「お客様は神様です」を外国人に押しつけるな!
いかにも日本的な「お客様は神様です」の精神とは
×「顧客のために、予算外でタダ働きすべきである」
△「顧客とは、契約に則った上で最大限に奉仕する対象である」
◎「・・・・・・」
最近、頻繁にご意見を寄せてくれる中国人読者との対話より。
――外国人IT技術者に「お客様は神様です」の精神を伝える有効な代替スローガンを考案しなさい[1]。(幸地司)
◆そもそも、どうして「お客様は神様です」を外国人に推し進めるのかが、私には理解できません。自分が発注側だから? 自分が神様だから? 日本はこういうスタンスだから? オンサイトで外国人技術者に要求するのがまだいいですが、外国にあるオフショア提携先に要求するのはどうかと思います。(中国人読者)

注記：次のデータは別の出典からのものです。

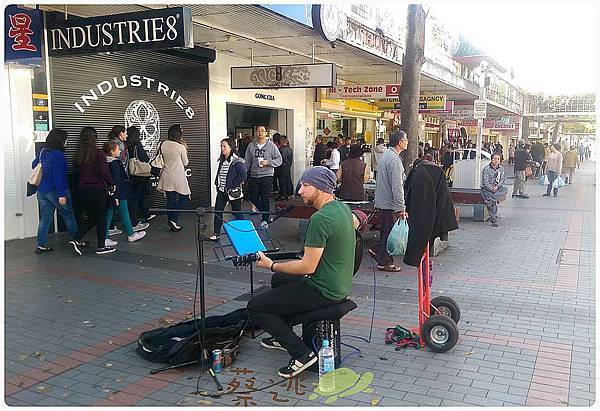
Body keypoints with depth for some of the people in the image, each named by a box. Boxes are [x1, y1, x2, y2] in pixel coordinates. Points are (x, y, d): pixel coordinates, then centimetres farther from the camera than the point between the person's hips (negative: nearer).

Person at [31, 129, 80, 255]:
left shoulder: (42, 152, 6)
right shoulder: (59, 155, -18)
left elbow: (34, 164, 22)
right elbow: (58, 176, -22)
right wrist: (61, 195, -20)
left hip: (42, 191, 7)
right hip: (55, 191, -7)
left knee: (45, 219, 11)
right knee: (69, 216, 9)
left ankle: (41, 245, 13)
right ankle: (76, 240, 18)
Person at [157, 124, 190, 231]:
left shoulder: (163, 145, -1)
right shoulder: (181, 147, -13)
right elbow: (185, 163, 1)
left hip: (167, 177, 5)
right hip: (178, 177, -5)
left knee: (170, 200, 10)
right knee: (184, 198, 12)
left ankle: (172, 224, 16)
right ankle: (173, 220, -2)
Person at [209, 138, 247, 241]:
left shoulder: (236, 161, -14)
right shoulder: (221, 161, 10)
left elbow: (243, 175, -20)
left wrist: (234, 185, -17)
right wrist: (217, 184, 10)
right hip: (221, 190, 7)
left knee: (236, 212, 6)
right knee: (217, 211, 4)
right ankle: (216, 233, 9)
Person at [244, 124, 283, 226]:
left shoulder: (271, 145, -3)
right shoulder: (251, 146, 6)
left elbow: (279, 160, -1)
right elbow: (247, 162, 10)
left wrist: (268, 162, -16)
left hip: (267, 176, -4)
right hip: (254, 176, 4)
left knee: (265, 198, -2)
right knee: (253, 198, 6)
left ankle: (265, 219, 8)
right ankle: (265, 212, 28)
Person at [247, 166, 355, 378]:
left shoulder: (320, 219, -26)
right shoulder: (342, 207, 4)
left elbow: (308, 267, -25)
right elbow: (355, 223, 28)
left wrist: (271, 265, -12)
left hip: (323, 291, -10)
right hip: (340, 285, 10)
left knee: (255, 307, -5)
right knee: (278, 279, 31)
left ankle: (301, 354, -5)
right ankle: (282, 337, 42)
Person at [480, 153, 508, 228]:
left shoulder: (501, 169, 8)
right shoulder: (486, 169, -9)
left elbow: (502, 180, 5)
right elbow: (485, 182, -12)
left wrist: (497, 187, -14)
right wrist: (492, 189, -22)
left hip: (497, 188, 5)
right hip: (486, 189, -5)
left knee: (505, 189, -27)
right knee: (494, 202, -29)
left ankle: (490, 200, -35)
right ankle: (494, 220, -21)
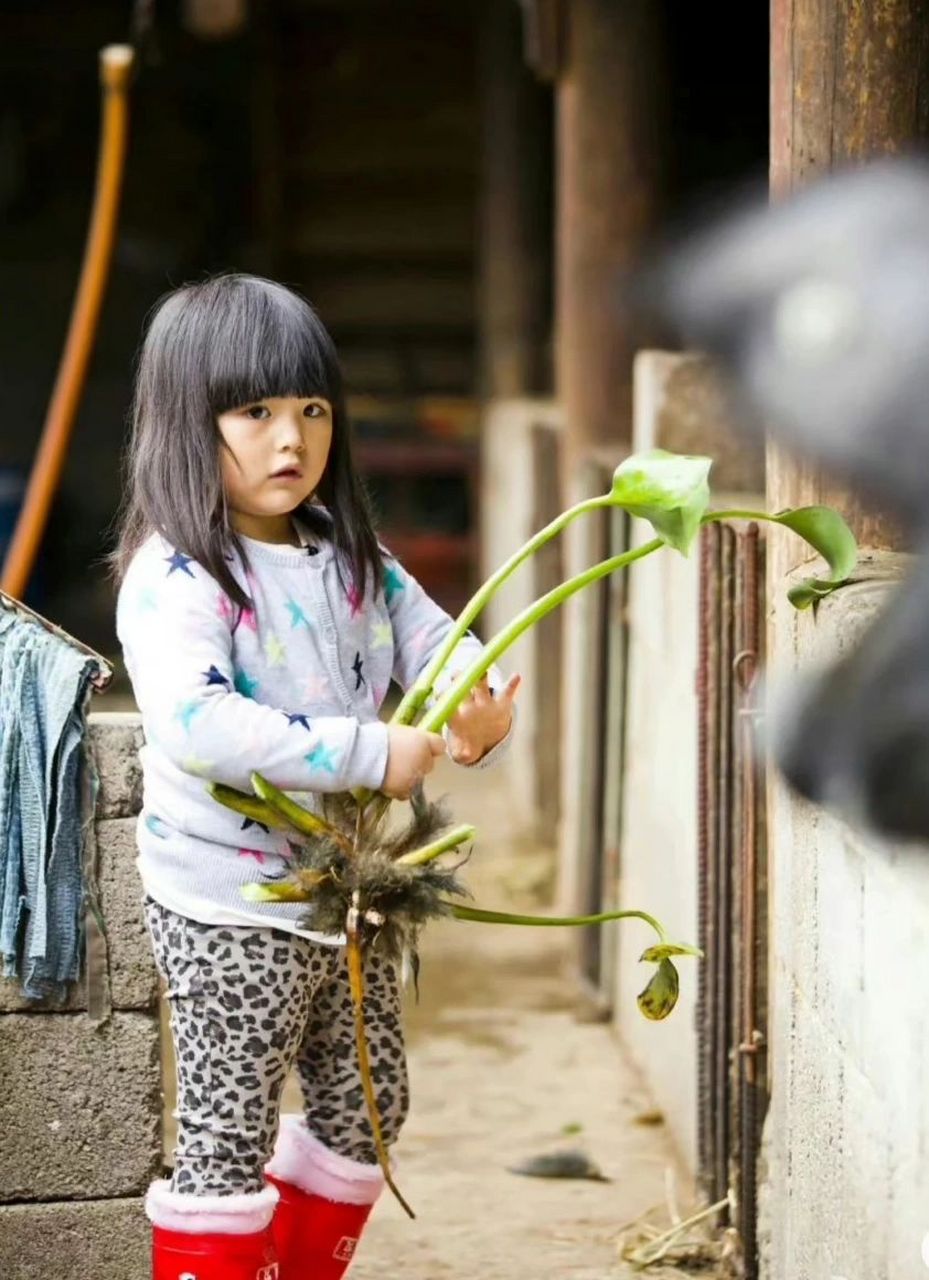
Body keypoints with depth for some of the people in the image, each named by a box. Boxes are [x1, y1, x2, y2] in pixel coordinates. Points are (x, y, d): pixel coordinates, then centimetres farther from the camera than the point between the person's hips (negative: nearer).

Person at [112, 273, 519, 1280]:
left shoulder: (350, 559, 6)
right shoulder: (174, 577, -18)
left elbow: (441, 648, 10)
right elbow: (197, 725, -33)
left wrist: (480, 717, -15)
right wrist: (371, 754, -33)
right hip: (229, 911, -8)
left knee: (365, 1110, 19)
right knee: (228, 1142, -1)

――「お客様は神様です」という発言には、良い面と悪い面があります。良い面の「お客様は神様です」の精神は、外国人IT技術者にも伝えるべき。これが、私の立場です。
◆(・・・納得いかず反論・・・)
[1] 本誌 2008/10/16(第943号)インド「お客様は神様ではない」
http://aicoach.tea-nifty.com/offshore/2008/10/post-5957.html
■問いかけ
顧客 「仕様未確定なので、とりあえず代表機能を先行開発してくれ。ただし 、予算がないので今はこれだけしか払えない」
あなた「・・・そ、それは、ちょっと」
顧客 「そこを何とか頼むよ」
あなた「・・・分かりました。やってみましょう」
※
あなたは、以下の制約条件で、オフショア開発プロジェクトを発注する立場だとします。
「仕様をきっちり文書化できない」
「よりたくさん受託側に権限委譲して、管理工数を減らしたい」
「発注担当者は仕様検討や基本設計で忙しいので、オフショア側が
自発的に足りない箇所を補って欲しい」
「予算が足りないので、後からの追加請求はできるだけ避けたい」
もしも、オフショア企業が「顧客とは、契約に則った上で最大限に奉仕する対象である」との強い信念を持つ場合、どのような契約を交わせばよいでしょうか? 最初から諦めた方が賢明ですか?